Washington – Today House Ways and Means Subcommittee on Select Revenue Measures Chairman Mike Thompson (CA-05) delivered an opening statement at the third day of a committee markup of the Build Back Better Act. Below is a copy of his remarks as prepared for delivery.
Mr. Chairman, I move to strike the last word.
The legislation before us is a once-in-a-generation investment.
It’s an investment in our children, our planet, and our future.
And it’s an investment in the fundamental fairness of our economy – an investment in opportunity for all.
I am particularly proud and grateful that this legislation includes the GREEN Act – legislation I am honored to lead, a massive investment in clean and renewable energy technologies that represents one of the most aggressive and forward-thinking climate policies ever advanced by Congress.
And I want to thank all of my many colleagues who contributed to the bill.
I said last week, we’ve got a third of our country on fire, a third underwater, and a third with no water at all.
My Democratic colleagues and I have been sounding the alarm for years, and action is long, long overdue – our planet cannot afford for us to wait any longer.
We need to decarbonize our economy. We need to take advantage of innovative new technologies, and we need to accelerate our economic embrace of solar, wind, geothermal and other renewable energy sources.
That’s what the GREEN Act does.
And the best part is, we can do all of this while boosting American economic security and competitiveness.
Time and again we are told that reducing our reliance on fossil fuels is unaffordable, or is bad for the economy.
But nothing could be further from the truth. By investing in key technologies and renewable industries today, we can meet the necessary climate benchmarks and create thousands of good paying jobs.
It’s a win for the planet, a win for workers, and a win for our economy.
I am also pleased that this legislation includes several bipartisan priorities of mine.
The bill provides new assistance to blind and vision-impaired Americans – a bipartisan bill I’ve worked on with my colleague Mr. Kelly – by helping them purchase new technologies, enabling these individuals to live and work more independently.
It also includes tax incentives for disaster resiliency – encouraging individuals in fire, hurricane or other disaster-prone regions to participate in resiliency programs while ensuring that resiliency investments don’t inadvertently trigger a big tax bill.
And, the package cracks down on bad actors who abuse the conservation easement program – one of the best tools at our disposal for the conservation of land – while saving taxpayers billions of dollars – another bipartisan bill of mine with Mr. Kelly.

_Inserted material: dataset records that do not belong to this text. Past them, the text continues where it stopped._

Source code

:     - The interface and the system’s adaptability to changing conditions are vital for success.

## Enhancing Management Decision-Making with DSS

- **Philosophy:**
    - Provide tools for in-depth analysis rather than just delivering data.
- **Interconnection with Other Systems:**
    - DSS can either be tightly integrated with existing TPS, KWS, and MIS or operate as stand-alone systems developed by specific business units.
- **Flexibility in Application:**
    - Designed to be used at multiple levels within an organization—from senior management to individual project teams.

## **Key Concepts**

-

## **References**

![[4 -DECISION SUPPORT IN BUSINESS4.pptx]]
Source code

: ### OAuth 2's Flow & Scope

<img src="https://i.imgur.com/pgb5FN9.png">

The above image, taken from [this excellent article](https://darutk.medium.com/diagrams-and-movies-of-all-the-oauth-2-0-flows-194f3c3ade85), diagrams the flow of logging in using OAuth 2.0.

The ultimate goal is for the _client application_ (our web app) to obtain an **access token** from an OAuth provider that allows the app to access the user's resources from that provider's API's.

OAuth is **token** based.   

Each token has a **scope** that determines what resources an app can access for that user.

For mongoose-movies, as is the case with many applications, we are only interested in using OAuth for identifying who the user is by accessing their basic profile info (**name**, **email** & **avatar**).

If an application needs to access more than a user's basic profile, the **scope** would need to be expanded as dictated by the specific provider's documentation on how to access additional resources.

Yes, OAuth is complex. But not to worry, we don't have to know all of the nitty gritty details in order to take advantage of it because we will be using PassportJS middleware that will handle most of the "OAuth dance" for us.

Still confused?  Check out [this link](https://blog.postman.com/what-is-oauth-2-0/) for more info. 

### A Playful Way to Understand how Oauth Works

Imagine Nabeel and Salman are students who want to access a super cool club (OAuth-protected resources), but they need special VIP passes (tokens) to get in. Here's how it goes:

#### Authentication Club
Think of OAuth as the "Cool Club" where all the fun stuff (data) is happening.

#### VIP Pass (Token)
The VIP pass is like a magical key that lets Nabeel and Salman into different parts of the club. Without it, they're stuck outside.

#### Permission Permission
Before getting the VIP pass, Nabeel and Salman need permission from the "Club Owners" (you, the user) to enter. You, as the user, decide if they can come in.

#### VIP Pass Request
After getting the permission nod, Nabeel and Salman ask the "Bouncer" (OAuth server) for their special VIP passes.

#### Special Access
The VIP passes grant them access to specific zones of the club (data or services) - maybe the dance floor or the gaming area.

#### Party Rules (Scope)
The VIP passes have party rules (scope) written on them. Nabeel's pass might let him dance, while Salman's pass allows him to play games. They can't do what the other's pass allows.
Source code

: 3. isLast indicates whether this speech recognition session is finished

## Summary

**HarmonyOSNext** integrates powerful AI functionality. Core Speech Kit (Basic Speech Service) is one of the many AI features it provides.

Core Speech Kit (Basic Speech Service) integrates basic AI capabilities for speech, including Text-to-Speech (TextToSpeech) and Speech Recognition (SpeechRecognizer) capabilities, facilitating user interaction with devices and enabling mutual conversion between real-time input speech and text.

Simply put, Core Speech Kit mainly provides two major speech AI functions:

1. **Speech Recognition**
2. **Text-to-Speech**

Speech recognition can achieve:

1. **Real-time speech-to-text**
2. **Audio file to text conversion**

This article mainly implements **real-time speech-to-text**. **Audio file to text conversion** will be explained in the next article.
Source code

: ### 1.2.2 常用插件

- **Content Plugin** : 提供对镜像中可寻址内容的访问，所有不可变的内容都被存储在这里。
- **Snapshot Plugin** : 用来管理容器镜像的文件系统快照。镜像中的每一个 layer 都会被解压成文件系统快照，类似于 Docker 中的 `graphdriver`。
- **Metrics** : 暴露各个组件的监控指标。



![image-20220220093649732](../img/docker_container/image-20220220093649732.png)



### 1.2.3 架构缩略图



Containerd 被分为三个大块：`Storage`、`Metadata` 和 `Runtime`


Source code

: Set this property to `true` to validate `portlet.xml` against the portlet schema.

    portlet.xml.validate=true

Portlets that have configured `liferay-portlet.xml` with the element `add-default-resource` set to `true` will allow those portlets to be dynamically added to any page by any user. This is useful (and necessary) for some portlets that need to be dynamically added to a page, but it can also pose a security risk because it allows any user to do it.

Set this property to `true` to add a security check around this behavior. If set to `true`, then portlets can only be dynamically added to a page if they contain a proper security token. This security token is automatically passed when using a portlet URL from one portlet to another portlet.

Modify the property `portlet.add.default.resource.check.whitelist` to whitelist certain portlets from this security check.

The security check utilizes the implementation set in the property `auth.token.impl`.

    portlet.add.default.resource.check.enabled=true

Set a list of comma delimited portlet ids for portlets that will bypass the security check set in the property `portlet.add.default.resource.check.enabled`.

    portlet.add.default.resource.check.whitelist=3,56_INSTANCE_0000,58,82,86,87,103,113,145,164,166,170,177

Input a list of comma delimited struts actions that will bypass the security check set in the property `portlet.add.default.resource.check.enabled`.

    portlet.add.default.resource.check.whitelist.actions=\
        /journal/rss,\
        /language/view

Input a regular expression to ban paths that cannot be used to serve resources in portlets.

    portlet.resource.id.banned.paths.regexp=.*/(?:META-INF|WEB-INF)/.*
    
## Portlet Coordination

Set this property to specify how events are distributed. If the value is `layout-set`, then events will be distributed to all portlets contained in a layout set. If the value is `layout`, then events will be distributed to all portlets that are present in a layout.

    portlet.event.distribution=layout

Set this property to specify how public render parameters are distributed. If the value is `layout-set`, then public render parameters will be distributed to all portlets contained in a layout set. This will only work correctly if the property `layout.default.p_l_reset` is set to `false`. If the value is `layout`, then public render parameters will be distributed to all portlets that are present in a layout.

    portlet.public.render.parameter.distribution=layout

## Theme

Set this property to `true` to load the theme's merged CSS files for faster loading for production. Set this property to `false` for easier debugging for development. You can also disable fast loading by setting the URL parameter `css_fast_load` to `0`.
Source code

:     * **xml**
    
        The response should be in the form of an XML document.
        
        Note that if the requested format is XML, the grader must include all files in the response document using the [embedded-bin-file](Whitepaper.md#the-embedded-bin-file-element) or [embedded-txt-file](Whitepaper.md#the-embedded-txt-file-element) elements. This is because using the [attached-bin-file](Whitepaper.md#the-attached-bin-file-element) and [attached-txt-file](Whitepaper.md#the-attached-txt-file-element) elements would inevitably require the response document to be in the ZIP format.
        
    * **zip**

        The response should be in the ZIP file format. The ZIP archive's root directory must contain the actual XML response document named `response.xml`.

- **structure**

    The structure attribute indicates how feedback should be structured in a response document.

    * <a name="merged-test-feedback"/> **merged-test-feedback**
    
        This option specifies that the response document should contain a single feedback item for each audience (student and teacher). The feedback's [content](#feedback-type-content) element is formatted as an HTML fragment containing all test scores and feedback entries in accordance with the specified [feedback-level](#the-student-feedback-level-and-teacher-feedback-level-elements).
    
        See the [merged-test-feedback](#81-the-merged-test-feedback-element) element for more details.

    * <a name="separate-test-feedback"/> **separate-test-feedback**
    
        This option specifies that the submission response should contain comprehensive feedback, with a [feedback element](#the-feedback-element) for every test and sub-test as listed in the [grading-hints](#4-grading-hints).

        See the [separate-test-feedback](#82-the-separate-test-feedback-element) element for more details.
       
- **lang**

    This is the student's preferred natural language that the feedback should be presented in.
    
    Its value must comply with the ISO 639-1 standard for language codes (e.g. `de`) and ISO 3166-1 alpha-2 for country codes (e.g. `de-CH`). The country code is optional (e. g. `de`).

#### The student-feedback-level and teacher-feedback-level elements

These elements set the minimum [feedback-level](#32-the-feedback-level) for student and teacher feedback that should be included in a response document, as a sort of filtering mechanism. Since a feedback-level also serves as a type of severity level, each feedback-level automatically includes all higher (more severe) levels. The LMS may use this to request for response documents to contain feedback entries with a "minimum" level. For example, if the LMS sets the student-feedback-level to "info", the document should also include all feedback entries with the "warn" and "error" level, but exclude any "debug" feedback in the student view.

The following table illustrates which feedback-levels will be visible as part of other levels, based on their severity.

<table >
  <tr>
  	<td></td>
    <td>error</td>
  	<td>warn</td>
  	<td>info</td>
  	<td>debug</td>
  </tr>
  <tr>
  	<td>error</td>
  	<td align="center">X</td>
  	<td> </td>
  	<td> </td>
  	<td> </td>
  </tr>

And I’d like to end on this point: this package is paid-for.
Four years ago, our Republican colleagues rammed through $2.3 trillion worth of unpaid-for tax cuts.
We were told those cuts would pay for themselves, and trickle down to the working class.
But that hasn’t happened – the cuts haven’t paid for themselves, the benefits have overwhelmingly accrued to the wealthy, and we have over two trillion dollars more debt to show for it.
Democrats aren’t doing that.
We are paying for this. The package is fully and sensibly paid-for by ensuring that everyone pays their fair share, and that the tax code works for all Americans.
This is an excellent package, and I look forward to supporting it today and on the House floor.